— START Text —
The Impact of Grief on Personality

The impact of grief is a major focus of the novel, as protagonists have their identity and outlook affected by the losses they suffer. George is introduced in the aftermath of her mother’s sudden death, and much of her character development through the novel revolves around her coming to terms with the loss and relearning how to connect with people around her. Francescho, on the other hand, suffers from the existential grief of having lost his own life, though with the blow softened by his faded memories and the distraction of a “purgatorium” observing George. He also recalls impactful losses throughout his own life, such as the death of his parents.

As a young girl, Francescho suffered terrible grief after her mother’s death, as evidenced by her determination to wear her oversized clothes. Her father was determined to honor his wife’s wishes and get Francescho a proper education, and he thus convinced Francescho to abandon her female identity and live as a man to do so. As such, Grief lies at the root of the adult Francescho’s gender identity and his career success.
— END Text —
▸ Tasks and exercises:
• 1. Answer these questions from the passage on grief:
(a) In the aftermath of what event is George introduced?
(b) What did Francescho's father want to get for Francescho in honoring his wife's wishes?
(c) According to the passage, what lies at the root of the adult Francescho's gender identity and career success?
• 2. Gather every line in the records below that contains the string "white".
— START Given information —
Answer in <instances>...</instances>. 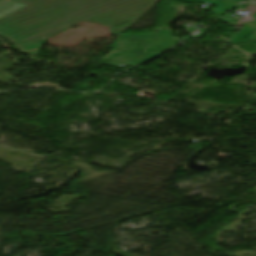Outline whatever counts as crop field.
<instances>
[{
  "label": "crop field",
  "instance_id": "8a807250",
  "mask_svg": "<svg viewBox=\"0 0 256 256\" xmlns=\"http://www.w3.org/2000/svg\"><path fill=\"white\" fill-rule=\"evenodd\" d=\"M12 1L29 5L0 19V35L36 55L46 38L82 20L106 25L119 36L159 0Z\"/></svg>",
  "mask_w": 256,
  "mask_h": 256
},
{
  "label": "crop field",
  "instance_id": "ac0d7876",
  "mask_svg": "<svg viewBox=\"0 0 256 256\" xmlns=\"http://www.w3.org/2000/svg\"><path fill=\"white\" fill-rule=\"evenodd\" d=\"M156 35H121L114 40L113 50L101 62L109 66H136L159 53H145Z\"/></svg>",
  "mask_w": 256,
  "mask_h": 256
},
{
  "label": "crop field",
  "instance_id": "34b2d1b8",
  "mask_svg": "<svg viewBox=\"0 0 256 256\" xmlns=\"http://www.w3.org/2000/svg\"><path fill=\"white\" fill-rule=\"evenodd\" d=\"M179 40L171 38V30H158L155 42L145 52H163Z\"/></svg>",
  "mask_w": 256,
  "mask_h": 256
},
{
  "label": "crop field",
  "instance_id": "412701ff",
  "mask_svg": "<svg viewBox=\"0 0 256 256\" xmlns=\"http://www.w3.org/2000/svg\"><path fill=\"white\" fill-rule=\"evenodd\" d=\"M238 8L246 9L252 12V15L248 18H245L239 21V23L247 24V25L230 41L235 45L238 42H240L243 38H245L249 33H251L253 30L256 29V7L241 4ZM251 23H254V24L251 25Z\"/></svg>",
  "mask_w": 256,
  "mask_h": 256
},
{
  "label": "crop field",
  "instance_id": "f4fd0767",
  "mask_svg": "<svg viewBox=\"0 0 256 256\" xmlns=\"http://www.w3.org/2000/svg\"><path fill=\"white\" fill-rule=\"evenodd\" d=\"M181 1H186V2L197 1V2H201V3H206V4H211L213 6H217L215 11L218 15L222 14L226 10L232 9L234 6L237 5V3L227 2V1H223V0H181Z\"/></svg>",
  "mask_w": 256,
  "mask_h": 256
},
{
  "label": "crop field",
  "instance_id": "dd49c442",
  "mask_svg": "<svg viewBox=\"0 0 256 256\" xmlns=\"http://www.w3.org/2000/svg\"><path fill=\"white\" fill-rule=\"evenodd\" d=\"M24 6H26V5L12 2L9 0H0V18L3 16H6Z\"/></svg>",
  "mask_w": 256,
  "mask_h": 256
},
{
  "label": "crop field",
  "instance_id": "e52e79f7",
  "mask_svg": "<svg viewBox=\"0 0 256 256\" xmlns=\"http://www.w3.org/2000/svg\"><path fill=\"white\" fill-rule=\"evenodd\" d=\"M254 39H256V33L249 40H254Z\"/></svg>",
  "mask_w": 256,
  "mask_h": 256
},
{
  "label": "crop field",
  "instance_id": "d8731c3e",
  "mask_svg": "<svg viewBox=\"0 0 256 256\" xmlns=\"http://www.w3.org/2000/svg\"><path fill=\"white\" fill-rule=\"evenodd\" d=\"M231 1H237V2H240V1H242V0H231Z\"/></svg>",
  "mask_w": 256,
  "mask_h": 256
},
{
  "label": "crop field",
  "instance_id": "5a996713",
  "mask_svg": "<svg viewBox=\"0 0 256 256\" xmlns=\"http://www.w3.org/2000/svg\"><path fill=\"white\" fill-rule=\"evenodd\" d=\"M254 113H256V111H254Z\"/></svg>",
  "mask_w": 256,
  "mask_h": 256
}]
</instances>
— END Given information —
▸ The responses:
• 1.
(a) Her mother's sudden death.
(b) A proper education.
(c) Grief.

• 2.
  "mask_svg": "<svg viewBox=\"0 0 256 256\" xmlns=\"http://www.w3.org/2000/svg\"><path fill=\"white\" fill-rule=\"evenodd\" d=\"M12 1L29 5L0 19V35L36 55L46 38L82 20L106 25L119 36L159 0Z\"/></svg>",
  "mask_svg": "<svg viewBox=\"0 0 256 256\" xmlns=\"http://www.w3.org/2000/svg\"><path fill=\"white\" fill-rule=\"evenodd\" d=\"M156 35H121L114 40L113 50L101 62L109 66H136L159 53H145Z\"/></svg>",
  "mask_svg": "<svg viewBox=\"0 0 256 256\" xmlns=\"http://www.w3.org/2000/svg\"><path fill=\"white\" fill-rule=\"evenodd\" d=\"M179 40L171 38V30H158L155 42L145 52H163Z\"/></svg>",
  "mask_svg": "<svg viewBox=\"0 0 256 256\" xmlns=\"http://www.w3.org/2000/svg\"><path fill=\"white\" fill-rule=\"evenodd\" d=\"M238 8L246 9L252 12V15L248 18H245L239 21V23L247 24V25L230 41L235 45L238 42H240L243 38H245L249 33H251L253 30L256 29V7L241 4ZM251 23H254V24L251 25Z\"/></svg>",
  "mask_svg": "<svg viewBox=\"0 0 256 256\" xmlns=\"http://www.w3.org/2000/svg\"><path fill=\"white\" fill-rule=\"evenodd\" d=\"M181 1H186V2L197 1V2H201V3H206V4H211L213 6H217L215 11L218 15L222 14L226 10L232 9L234 6L237 5V3L227 2V1H223V0H181Z\"/></svg>",
  "mask_svg": "<svg viewBox=\"0 0 256 256\" xmlns=\"http://www.w3.org/2000/svg\"><path fill=\"white\" fill-rule=\"evenodd\" d=\"M24 6H26V5L12 2L9 0H0V18L3 16H6Z\"/></svg>",
  "mask_svg": "<svg viewBox=\"0 0 256 256\" xmlns=\"http://www.w3.org/2000/svg\"><path fill=\"white\" fill-rule=\"evenodd\" d=\"M254 39H256V33L249 40H254Z\"/></svg>",
  "mask_svg": "<svg viewBox=\"0 0 256 256\" xmlns=\"http://www.w3.org/2000/svg\"><path fill=\"white\" fill-rule=\"evenodd\" d=\"M231 1H237V2H240V1H242V0H231Z\"/></svg>",
  "mask_svg": "<svg viewBox=\"0 0 256 256\" xmlns=\"http://www.w3.org/2000/svg\"><path fill=\"white\" fill-rule=\"evenodd\" d=\"M254 113H256V111H254Z\"/></svg>",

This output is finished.